Closed ffr4nz closed 7 years ago
thanks @ffr4nz I will take a clear look at this and will merge the PR. Btw, do you think it would be good to have both features of monitoring pushes as well as only the merges?
IMHO monitoring every push you can more possibilities to find sensitive data. However we can add a simple flag to select when you want to search.
I would argue this is outside of the scope of this project. This would take it towards the realm of OSINT. If you want to begin mass scanning GitHub, that's fine, but know that doing so will open up a can of worms. It is really only effective for catching around 5% of commits with 3-4 API keys scraping at the same time within the ratelimit from previous tests I've run. It returns around five or six results with my list(around 1.4x the size), per day running all day with four keys. To be fair, that's with false positive removal, but it could also become an issue given the rate at which this list can return false positives. I noted around 10% false positives, after already when removing 7% of results from the raw set. It's extremely difficult to accurately scale this kind of scanning, and if you decide to go that route, you should do it correctly to avoid plaguing innocent project authors with false reports. If you truly do want to take it in this direction, let's chat @techguan, I'm in the middle of working on just this kind of thing. If you'd like, I can move a bunch of my systems to this project to join forces. But again, this would drastically shift the direction of the project.
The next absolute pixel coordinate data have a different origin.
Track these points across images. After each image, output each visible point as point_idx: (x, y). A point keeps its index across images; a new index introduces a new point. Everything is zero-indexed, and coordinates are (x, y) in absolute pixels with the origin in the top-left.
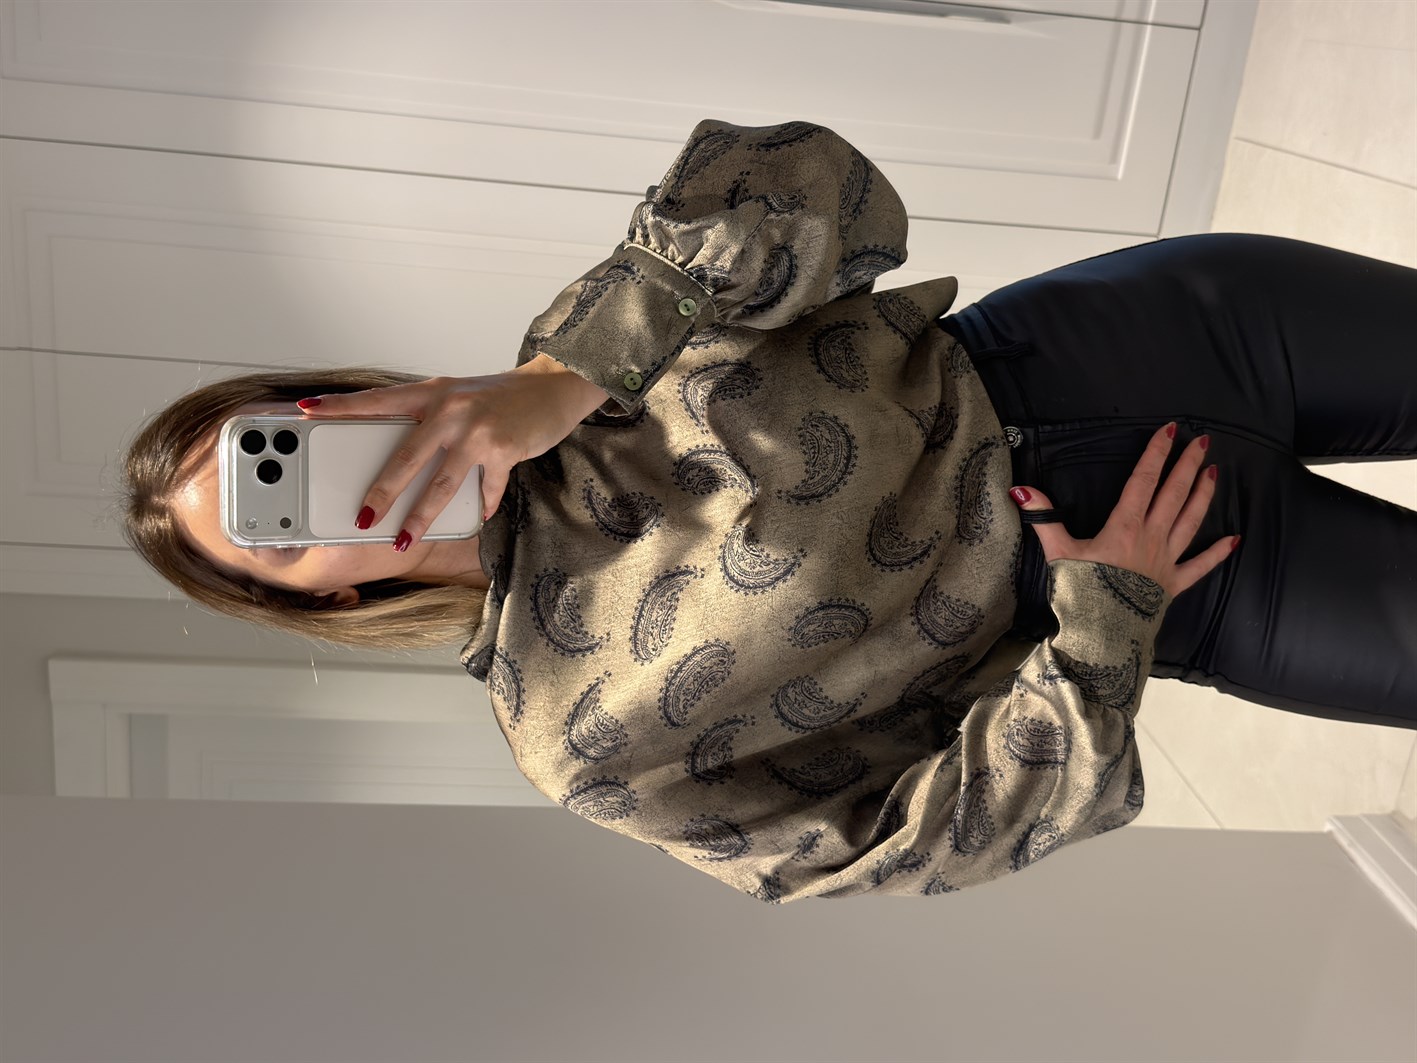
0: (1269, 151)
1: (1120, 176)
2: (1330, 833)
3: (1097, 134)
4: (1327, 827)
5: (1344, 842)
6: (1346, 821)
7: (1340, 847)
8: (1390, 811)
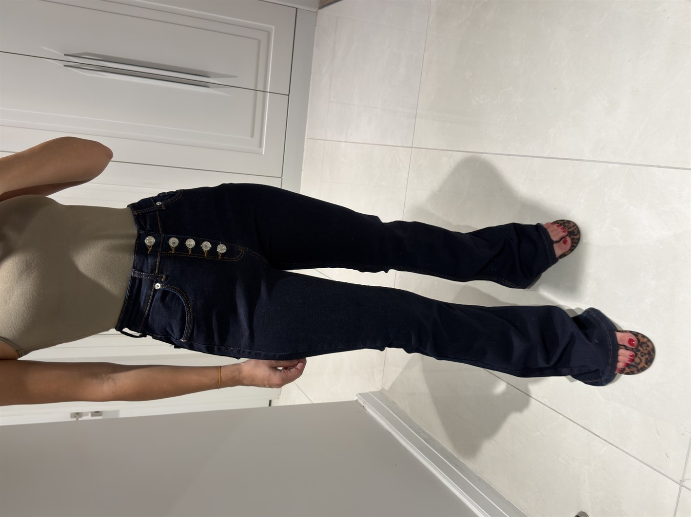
0: (319, 141)
1: (264, 153)
3: (252, 136)
4: (356, 398)
5: (361, 402)
6: (362, 395)
7: (361, 405)
8: (380, 389)
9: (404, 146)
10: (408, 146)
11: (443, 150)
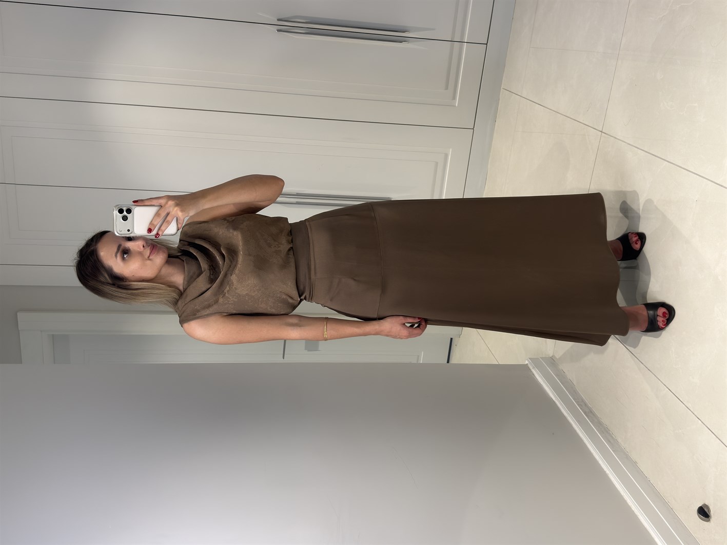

If you want an idea of what a timeline scanning system looks like, here's an ultra stripped down version I wrote a while ago: https://github.com/Plazmaz/GHScraper
@ffr4nz @Plazmaz Sorry for not getting back to this earlier.. I looked at this and I don't think this is the route this tool wants to go to(apart from the technical problems related to rate limiting while scanning global feeds). We could build a separate tool for this purpose (or contribute to what @Plazmaz has built). @ffr4nz As always, I appreciate your contribution but lets not make this feature part of github-dorks for now.
Added global timeline monitoring feature. Now you can monitor all users pushed on GitHub thanks to global timeline feed provided by Github.